Kommission untersucht, ob Hunde auffällig waren

Bei dem getöteten Soldaten handelt es sich um einen 31-jährigen Oberwachtmeister aus Niederösterreich, der seit 2005 im Heeresdienst tätig war. Der Ausbildungsprozess beim jüngeren Hund wurde nach dem Vorfall gestoppt. Ob die beiden Hunde schon einmal aufgefallen sind, sei jetzt ebenfalls Gegenstand der Ermittlungen. „Auch das ist jetzt Gegenstand der Untersuchung. Die militärische Untersuchungskommission wird auch untersuchen, ob es bereits bisher Vorfälle mit diesen Hunden gegeben hat“, so Bauer im Gespräch mit noe.ORF.at. Dafür werde man alle ehemaligen Militärhundeführer befragen und etwaige frühere Vorfälle beziehungsweise auch die Hunde selbst medizinisch untersuchen. Der Kommission gehören ein Arzt, zwei Veterinärmediziner, ein Jurist und ein Hundeführerausbildner an.

Beide Hunde waren als „Zugriffshunde“ ausgebildet

Die beiden Belgischen Schäferhunde, die in der Nacht auf Donnerstag einen Jagdkommando-Soldaten in der Flugfeld-Kaserne in Wiener Neustadt getötet haben, waren klassische Zugriffshunde. „Ihre Aufgabe ist es, den Angreifer unschädlich zu machen“, erläuterte Bauer im Gespräch mit der APA.

Die Tiere des Jagdkommandos sind so ausgebildet, dass sie beispielsweise bei der Erstürmung eines Hauses den Feind ausschalten. „Läuft der Angreifer davon, stellt ihn der Hund. Wenn sich der Angreifer nicht mehr wehrt, hört der Hund auf“, sagte Bauer. Dass die Diensthunde Soldaten attackiert haben, kam bisher nicht vor. „Es ist noch niemand gröber verletzt worden“, sagte Bauer. Seit dem Jahr 1964 gibt es beim Bundesheer Militärhunde.

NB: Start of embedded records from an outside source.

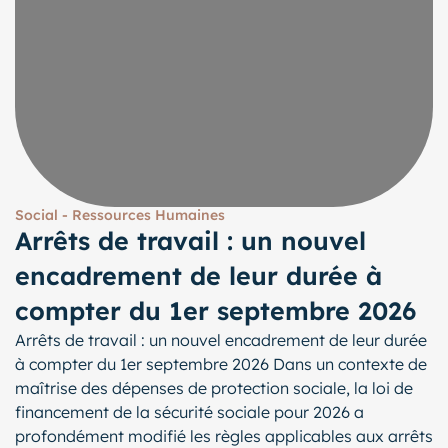
Social - Ressources Humaines
Arrêts de travail : un nouvel
encadrement de leur durée à
compter du 1er septembre 2026
Arrêts de travail : un nouvel encadrement de leur durée
à compter du 1er septembre 2026 Dans un contexte de
maîtrise des dépenses de protection sociale, la loi de
financement de la sécurité sociale pour 2026 a
profondément modifié les règles applicables aux arrêts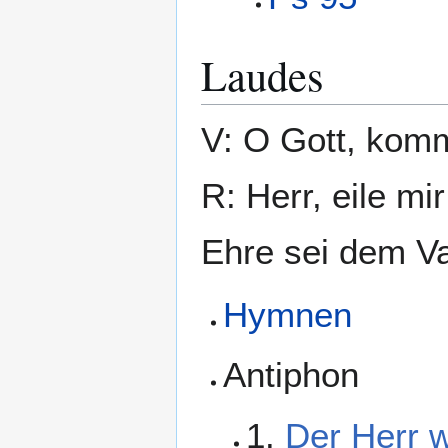
Laudes
V: O Gott, komm
R: Herr, eile mir
Ehre sei dem Va
Hymnen
Antiphon
1.
Der Herr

Spekulationen um Unfallhergang

Ein anderer Fall wie dieser, bei dem ein Hundeführer von abgerichteten Tieren angefallen worden sei, ist Gerald Pötz vom österreichischen Hundehalterverband nicht bekannt. Zur konkreten Situation kann er nichts sagen, doch allgemein hielt er gegenüber noe.ORF.at fest: „Im Vorfeld müsste ausgeschlossen werden, dass der Hund ein gesundheitliches Problem hat. Das geht von einem eitrigen Zahn bis zu einem Gehirntumor.“ Dies könne dazu führen, dass Hunde anders reagieren als sonst.

„Eine andere Möglichkeit wäre eine Aneinanderkettung an unglücklichen Umständen“, sagte der Experte. Der Hundeführer könne etwa gestolpert und einem Hund auf die Pfoten gestiegen sein. Man könne hier aber laut Pötz nur spekulieren.

Belgische Schäferhunde seien freundliche Tiere, die als gut führbar und gehorsam gelten würden, erklärte Pötz: „Diese Hunde haben sehr ausgeprägte Triebanlagen und auch schon als Junghunde Spieltrieb.“ Sie könnten gut motiviert werden und seien daher für den Hundesport und als Diensthunde im Allgemeinen sehr gut geeignet, sagte der Hundeexperte.